Concerns over the impact of goods and services tax (GST) have hurt business confidence in India even as the effect of demonetisation abates, a Dun & Bradstreet survey found.
According to the survey conducted in June, the Composite Business Optimism Index for the three months ending September 2017 declined by 13.3% from a year ago, D&B said in a statement.
Four out of the six D&B optimism indices—namely volume of sales, net profits, new orders and selling prices—have declined as compared to same period previous year.
“Whilst bigger companies are largely geared up for the (GST) transition, the same cannot be said for the small and medium enterprises (SMEs) who could see their costs escalate to ensure compliance. These issues during the survey period could have played a role in dampening business confidence. Further, concerns related to future demand conditions and weak new investment demand could have also operated as binding constraints on business sentiment," Manish Sinha, managing director-India, Dun & Bradstreet said in statement.

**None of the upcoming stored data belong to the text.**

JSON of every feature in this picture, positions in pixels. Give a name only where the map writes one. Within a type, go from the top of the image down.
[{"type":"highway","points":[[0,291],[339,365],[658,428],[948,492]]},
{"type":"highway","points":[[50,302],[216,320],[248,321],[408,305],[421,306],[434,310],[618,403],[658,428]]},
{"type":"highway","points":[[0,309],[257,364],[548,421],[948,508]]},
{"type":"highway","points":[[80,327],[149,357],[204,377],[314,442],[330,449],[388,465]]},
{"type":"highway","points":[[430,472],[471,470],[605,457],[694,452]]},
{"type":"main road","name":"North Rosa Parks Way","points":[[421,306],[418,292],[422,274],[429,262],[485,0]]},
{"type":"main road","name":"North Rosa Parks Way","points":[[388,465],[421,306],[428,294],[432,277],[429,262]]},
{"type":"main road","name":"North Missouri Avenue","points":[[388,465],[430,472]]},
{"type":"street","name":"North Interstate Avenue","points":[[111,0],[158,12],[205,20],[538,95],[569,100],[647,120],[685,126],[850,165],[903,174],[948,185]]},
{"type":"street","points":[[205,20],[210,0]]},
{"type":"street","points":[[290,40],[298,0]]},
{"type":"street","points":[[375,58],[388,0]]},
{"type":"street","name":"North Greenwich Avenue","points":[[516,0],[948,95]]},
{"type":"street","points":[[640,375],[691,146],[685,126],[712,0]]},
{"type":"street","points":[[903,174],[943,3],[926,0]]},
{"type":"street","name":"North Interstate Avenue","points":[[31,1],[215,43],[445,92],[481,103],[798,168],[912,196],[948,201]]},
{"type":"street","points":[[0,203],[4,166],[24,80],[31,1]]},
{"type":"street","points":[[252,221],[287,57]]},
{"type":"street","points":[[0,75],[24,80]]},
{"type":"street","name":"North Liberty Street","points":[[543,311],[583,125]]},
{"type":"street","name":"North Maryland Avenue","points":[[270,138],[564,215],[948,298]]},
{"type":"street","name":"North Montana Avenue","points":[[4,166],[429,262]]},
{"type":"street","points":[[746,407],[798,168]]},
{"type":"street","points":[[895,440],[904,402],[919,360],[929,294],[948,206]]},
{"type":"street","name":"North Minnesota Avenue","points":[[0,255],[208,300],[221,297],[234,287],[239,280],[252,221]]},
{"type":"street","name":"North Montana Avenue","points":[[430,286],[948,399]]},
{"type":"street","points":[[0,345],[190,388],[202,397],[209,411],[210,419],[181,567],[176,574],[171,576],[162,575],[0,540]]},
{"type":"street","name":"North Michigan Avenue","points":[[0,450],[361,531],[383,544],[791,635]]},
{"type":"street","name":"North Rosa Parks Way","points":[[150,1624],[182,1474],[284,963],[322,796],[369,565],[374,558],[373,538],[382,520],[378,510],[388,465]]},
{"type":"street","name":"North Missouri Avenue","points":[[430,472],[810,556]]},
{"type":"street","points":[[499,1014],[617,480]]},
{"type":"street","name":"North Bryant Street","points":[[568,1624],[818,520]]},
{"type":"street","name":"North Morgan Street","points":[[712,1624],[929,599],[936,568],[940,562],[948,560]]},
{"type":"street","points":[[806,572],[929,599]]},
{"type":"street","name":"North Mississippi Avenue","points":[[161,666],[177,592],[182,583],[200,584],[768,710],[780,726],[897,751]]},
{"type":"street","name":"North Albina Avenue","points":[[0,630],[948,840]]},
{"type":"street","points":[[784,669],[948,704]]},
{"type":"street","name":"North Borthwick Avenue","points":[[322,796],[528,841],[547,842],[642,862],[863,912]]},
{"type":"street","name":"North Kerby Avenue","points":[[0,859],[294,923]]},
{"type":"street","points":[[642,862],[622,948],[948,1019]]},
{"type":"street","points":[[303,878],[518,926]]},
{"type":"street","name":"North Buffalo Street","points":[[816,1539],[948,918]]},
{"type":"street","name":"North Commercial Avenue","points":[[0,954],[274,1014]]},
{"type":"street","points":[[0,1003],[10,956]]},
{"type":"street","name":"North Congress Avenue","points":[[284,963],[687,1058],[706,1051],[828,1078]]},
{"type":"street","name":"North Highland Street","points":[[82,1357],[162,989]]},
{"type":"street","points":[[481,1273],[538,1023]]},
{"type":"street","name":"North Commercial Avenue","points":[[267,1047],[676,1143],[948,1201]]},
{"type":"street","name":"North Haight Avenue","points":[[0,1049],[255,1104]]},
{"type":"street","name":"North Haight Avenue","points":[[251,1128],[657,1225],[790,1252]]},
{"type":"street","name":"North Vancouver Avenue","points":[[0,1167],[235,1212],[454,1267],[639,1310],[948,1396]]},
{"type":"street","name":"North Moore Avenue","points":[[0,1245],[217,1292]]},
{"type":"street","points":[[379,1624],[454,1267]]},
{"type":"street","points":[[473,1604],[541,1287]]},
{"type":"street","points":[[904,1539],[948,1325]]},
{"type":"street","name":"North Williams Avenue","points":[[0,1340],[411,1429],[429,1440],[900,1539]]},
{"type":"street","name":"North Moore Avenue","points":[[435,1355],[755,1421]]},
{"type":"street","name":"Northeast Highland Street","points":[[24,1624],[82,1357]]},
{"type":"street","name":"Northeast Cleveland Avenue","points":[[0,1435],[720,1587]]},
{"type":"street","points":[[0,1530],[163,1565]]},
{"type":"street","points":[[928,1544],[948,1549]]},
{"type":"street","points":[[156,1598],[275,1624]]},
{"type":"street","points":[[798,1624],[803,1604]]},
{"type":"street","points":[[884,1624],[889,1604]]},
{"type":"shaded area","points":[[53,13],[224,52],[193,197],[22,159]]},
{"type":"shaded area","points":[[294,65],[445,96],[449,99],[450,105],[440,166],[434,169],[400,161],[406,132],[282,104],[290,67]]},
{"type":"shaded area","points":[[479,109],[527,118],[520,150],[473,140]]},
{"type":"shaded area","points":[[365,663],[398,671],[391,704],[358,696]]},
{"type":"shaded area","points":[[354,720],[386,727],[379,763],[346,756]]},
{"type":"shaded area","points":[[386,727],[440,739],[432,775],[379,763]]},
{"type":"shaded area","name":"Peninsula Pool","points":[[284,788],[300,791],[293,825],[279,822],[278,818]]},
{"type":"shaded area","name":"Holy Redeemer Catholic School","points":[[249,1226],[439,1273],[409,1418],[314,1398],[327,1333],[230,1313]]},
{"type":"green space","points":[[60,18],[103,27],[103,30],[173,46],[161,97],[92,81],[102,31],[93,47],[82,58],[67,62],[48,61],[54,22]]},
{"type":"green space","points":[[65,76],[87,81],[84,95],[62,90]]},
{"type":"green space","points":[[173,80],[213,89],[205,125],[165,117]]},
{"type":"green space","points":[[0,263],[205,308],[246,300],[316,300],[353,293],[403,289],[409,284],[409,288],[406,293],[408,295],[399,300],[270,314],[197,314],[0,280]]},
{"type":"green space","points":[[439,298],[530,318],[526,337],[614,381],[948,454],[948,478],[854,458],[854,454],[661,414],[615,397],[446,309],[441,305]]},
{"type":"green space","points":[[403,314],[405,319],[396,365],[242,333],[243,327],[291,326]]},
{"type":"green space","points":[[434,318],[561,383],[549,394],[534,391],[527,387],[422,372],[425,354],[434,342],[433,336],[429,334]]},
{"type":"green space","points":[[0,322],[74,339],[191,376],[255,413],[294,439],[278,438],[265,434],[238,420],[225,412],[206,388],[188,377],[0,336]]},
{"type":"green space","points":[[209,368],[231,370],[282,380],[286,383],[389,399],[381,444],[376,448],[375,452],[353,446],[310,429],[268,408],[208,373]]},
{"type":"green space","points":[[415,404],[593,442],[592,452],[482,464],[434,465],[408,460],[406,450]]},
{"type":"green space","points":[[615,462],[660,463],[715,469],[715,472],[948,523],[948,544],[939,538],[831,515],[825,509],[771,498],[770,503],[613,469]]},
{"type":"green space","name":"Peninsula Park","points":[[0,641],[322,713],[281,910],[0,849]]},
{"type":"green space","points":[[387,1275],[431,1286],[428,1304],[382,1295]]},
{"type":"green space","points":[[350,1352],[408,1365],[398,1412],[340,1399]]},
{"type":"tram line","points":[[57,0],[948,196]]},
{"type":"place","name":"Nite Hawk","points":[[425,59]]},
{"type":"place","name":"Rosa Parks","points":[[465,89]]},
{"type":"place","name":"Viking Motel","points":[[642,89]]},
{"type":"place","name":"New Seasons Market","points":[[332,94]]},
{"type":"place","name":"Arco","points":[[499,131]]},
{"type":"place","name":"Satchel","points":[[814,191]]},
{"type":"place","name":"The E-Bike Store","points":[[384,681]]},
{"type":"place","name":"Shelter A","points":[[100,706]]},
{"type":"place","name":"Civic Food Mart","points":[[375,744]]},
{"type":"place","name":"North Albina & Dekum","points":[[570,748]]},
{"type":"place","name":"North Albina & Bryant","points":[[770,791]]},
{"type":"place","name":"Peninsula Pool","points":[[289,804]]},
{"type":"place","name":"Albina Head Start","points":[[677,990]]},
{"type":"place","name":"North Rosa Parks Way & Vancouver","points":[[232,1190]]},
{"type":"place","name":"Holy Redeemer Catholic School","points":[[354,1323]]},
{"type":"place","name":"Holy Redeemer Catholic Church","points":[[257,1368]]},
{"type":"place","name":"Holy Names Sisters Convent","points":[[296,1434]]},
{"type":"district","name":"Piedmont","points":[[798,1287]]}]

GST is expected to bring some disruption in production cycle and revenue loss in the short run because of the transition. Around 55% of the respondents expect an increase in net profits in the September quarter, compared to around 71% a year before, a decrease of 16 percentage points. The services sector is the most optimistic, while the consumer durables sector is the least optimistic on this parameter.
“Weak demand conditions continue to weigh on business confidence. Demand indicators such as new orders appear tepid and this has triggered a sharp fall in optimism with regard to net sales for Q3 2017. Investment growth remains a drag with private sector spending, in particular, moderating for the past three years. Weak earnings and excess capacity have held back capex spending," the survey said.
It added that other threats prevail in terms of high stock of non-performing assets in banking sector and high leverage of some companies. “This twin-balance sheet problem has been curbing credit growth," it observed.
The survey is conducted on a sample of companies selected randomly from D&B’s commercial credit file. The sample includes companies from several sectors including basic goods, capital goods, intermediate goods, consumer durables, consumer non-durables and service sectors.